17 juillet 2012

"La mort aux trousses".


Piégée (Haywire), de Steven Soderbergh (2011).

            Un peu à l’instar de ses confrères britanniques Stephen Frears et Michael Winterbottom, mais à la puissance quatre ou cinq, l’Américain Steven Soderbergh apparaît depuis des années maintenant comme une sorte de touche-à-tout plutôt doué et, à coup sûr, hyperactif (son film suivant, Magic Mike !, sort dès le mois prochain), capable de passer pour ainsi dire sans transition d’une série noire traditionnelle à un film à la limite de l’expérimentation tout en gagnant la confiance d’acteurs parmi les plus réputés, ce qui lui permet d’aligner des castings impressionnants  --  et c’est encore une fois le cas avec ce film d’aventures certes sans surprise mais que sauve grandement un brio tout à fait exceptionnel.


            Rien de très original en effet dans cette histoire de manipulation où diverses officines d’espionnage multiplient les coups tordus destinés à compromettre et éliminer une agent d’élite qui cogne sec (c’est Gina Carano, une vraie championne d’arts martiaux, et ça se voit !), employée par une agence privée dirigée par un Ewan McGregor trop poli pour être honnête. Inutile de chercher à comprendre le pourquoi du comment d’une intrigue qui se soucie comme d’une guigne de la logique et de la vraisemblance mais enchaîne sur un rythme soutenu les péripéties les plus échevelées. On est ici de plain-pied dans le domaine du serial, ces films à épisodes d’autrefois où l’action comptait davantage que la réflexion et qui multipliaient les moments forts en privilégiant suspense et effets de surprise  --  ce que l’on appelle cliffhanging en bon français.
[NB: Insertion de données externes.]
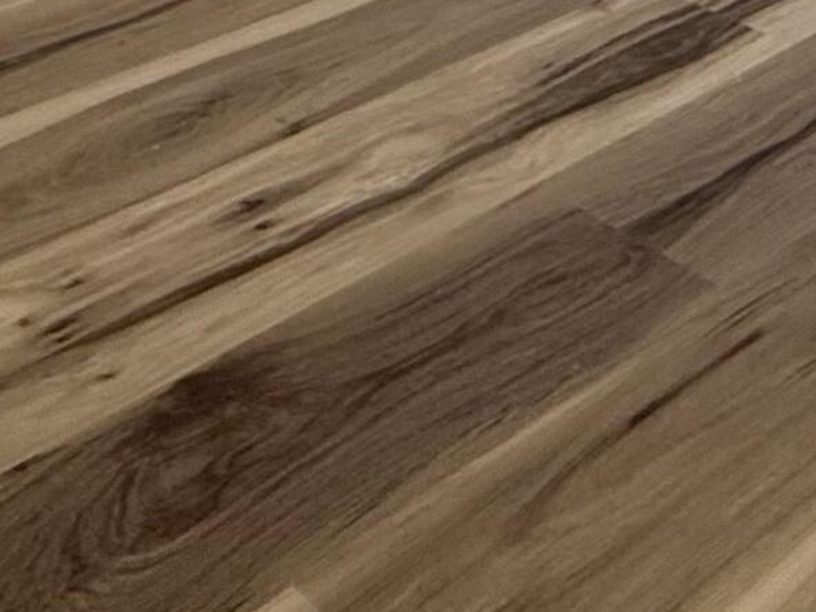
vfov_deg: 16.2
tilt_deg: -5.0
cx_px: 601
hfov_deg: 27.1
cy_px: -602
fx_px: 1674
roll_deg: -1.3
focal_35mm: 71
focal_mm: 2.22
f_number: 2.2
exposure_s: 1/203
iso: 50
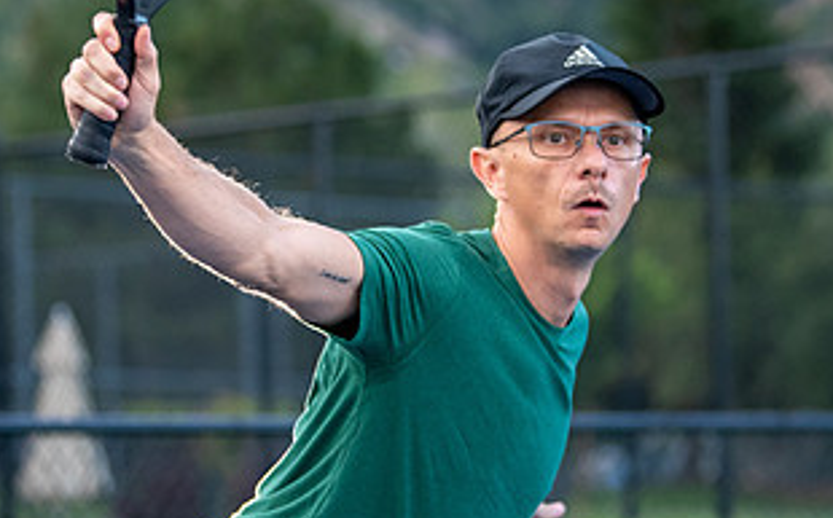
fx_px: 4694
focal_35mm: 207
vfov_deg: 6.3
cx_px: 341
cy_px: 272
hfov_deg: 10.1
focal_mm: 82
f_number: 2.8
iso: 1250
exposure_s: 1/1000
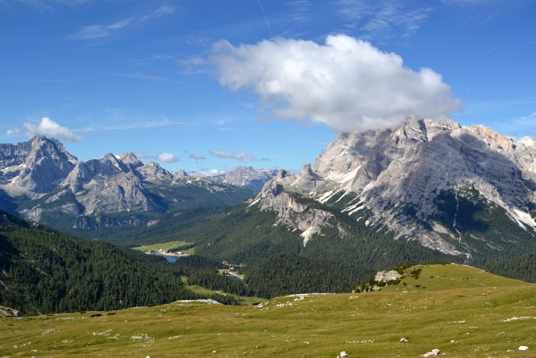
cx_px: 268
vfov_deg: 31.9
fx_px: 625
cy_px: 179
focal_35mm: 42
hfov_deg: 46.4
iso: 100
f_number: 6.3
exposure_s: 1/160
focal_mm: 28
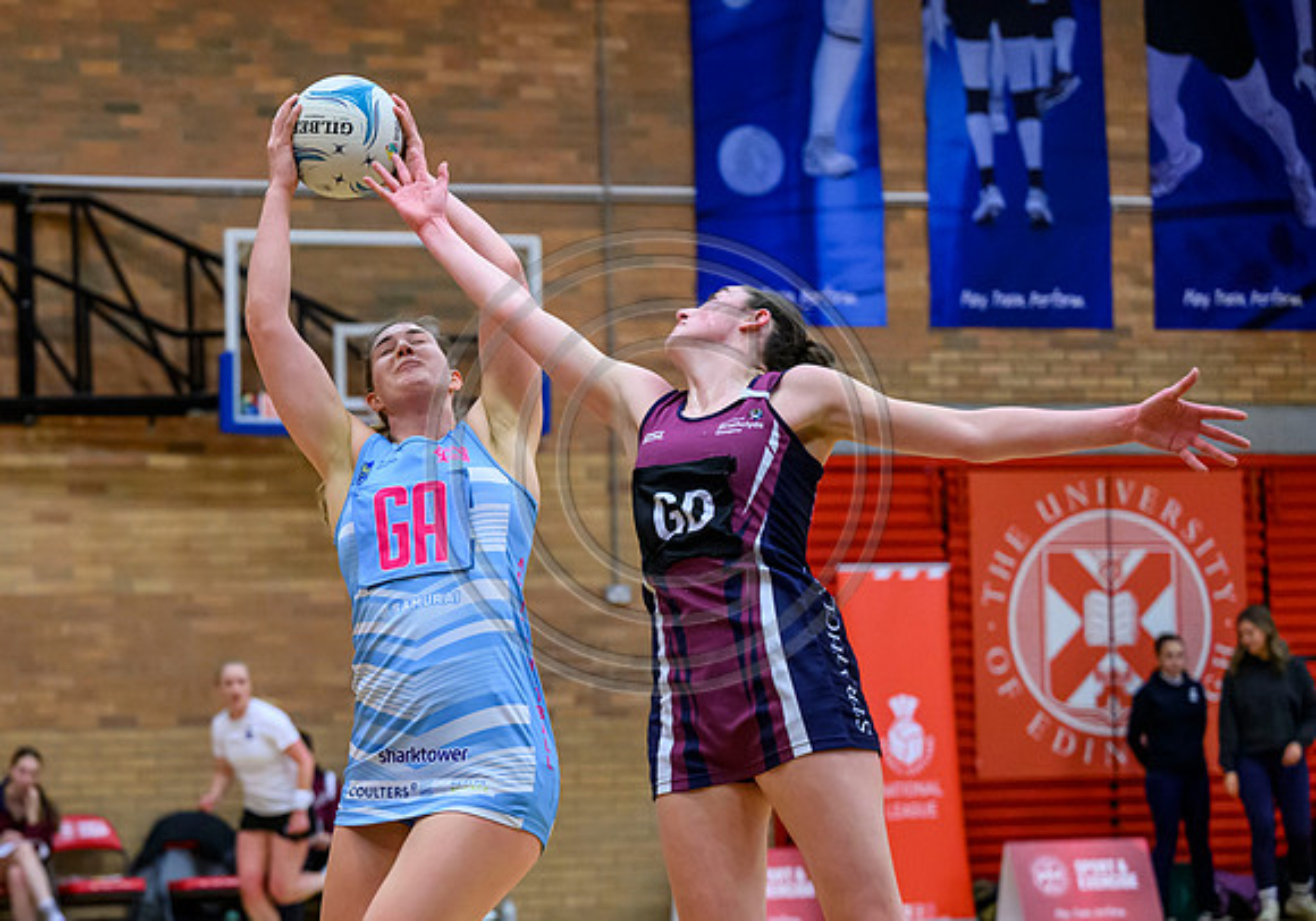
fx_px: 4040
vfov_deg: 13.0
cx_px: 325
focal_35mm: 109
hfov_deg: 18.4
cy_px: 603
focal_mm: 72
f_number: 2.8
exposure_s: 1/1000
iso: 5000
            Comme Soderbergh connaît ses classiques sur le bout des doigts et qu’en plus il a plutôt bon goût, c’est cette fois du côté d’Alfred Hitchcock qu’il va butiner, le Hitchcock de La Mort aux trousses (North by Nothwest, 1959) notamment et qu’il cite d’ailleurs assez explicitement avec la belle et grande maison d’architecte qu’habite le père de l’héroïne. Mais ceux qui connaissent bien le cinéma du grand Hitchcock savent que lorsqu’il se désintéressait de scénarios parfois sans grand intérêt, il se rabattait sur la forme par le jeu d’une mise en scène particulièrement brillante. C’est ce que fait ici Soderbergh, sans doute peu inspiré par une intrigue relativement banale mais qui lui donne l’occasion de multiplier les moments de pur cinéma. Limitant au maximum les séquences de transition explicatives et platement bavardes, il se concentre sur les (nombreuses) scènes où il peut déployer une aisance formelle proprement époustouflante. A l’heure où le concept de mise en scène paraît être ignoré par un nombre de plus en plus grand de cinéastes, voilà un film qui, nonobstant la vacuité de son sujet (ou peut-être grâce à elle), devrait être projeté dans toutes les écoles de cinéma du monde. Ceux qui, trop souvent, se considèrent avant même d’avoir fait leur preuve comme les nouveaux Orson Welles y apprendraient au moins à cadrer un plan, régler un travelling qui ne soit pas tremblé ou monter une séquence de suspense.

            Sans doute ne manquera-t-on pas de reprocher à Soderbergh de brasser du vide et de perdre son temps avec des sujets indignes de son talent. Non sans raison, j’en conviens. Mais, outre qu’on aurait grand tort de vouloir à toute force hiérarchiser les genres (à ce titre, l’œuvre d’Hitchcock serait bien peu de choses[1]), je soutiens qu’il y a plus de cinéma dans certaines séquences de ce film mineur que dans tous les longs métrages de Leos Carax réunis (exemple pris au hasard de l’actualité). Mais peut-être ai-je une conception du cinéma complètement obsolète. Qui sait ?



[1] Mais on sait qu’il ne fut longtemps considéré par une partie de la critique que comme un amuseur particulièrement habile. Sans parler d ‘autres cinéastes d’envergure eux aussi ramenés à des genres jugés « mineurs » : Ford et ses westerns qualifiés de « routiniers » ou Sirk et ses mélodrames estimés « larmoyants ». Et l’on pourrait hélas multiplier les exemples.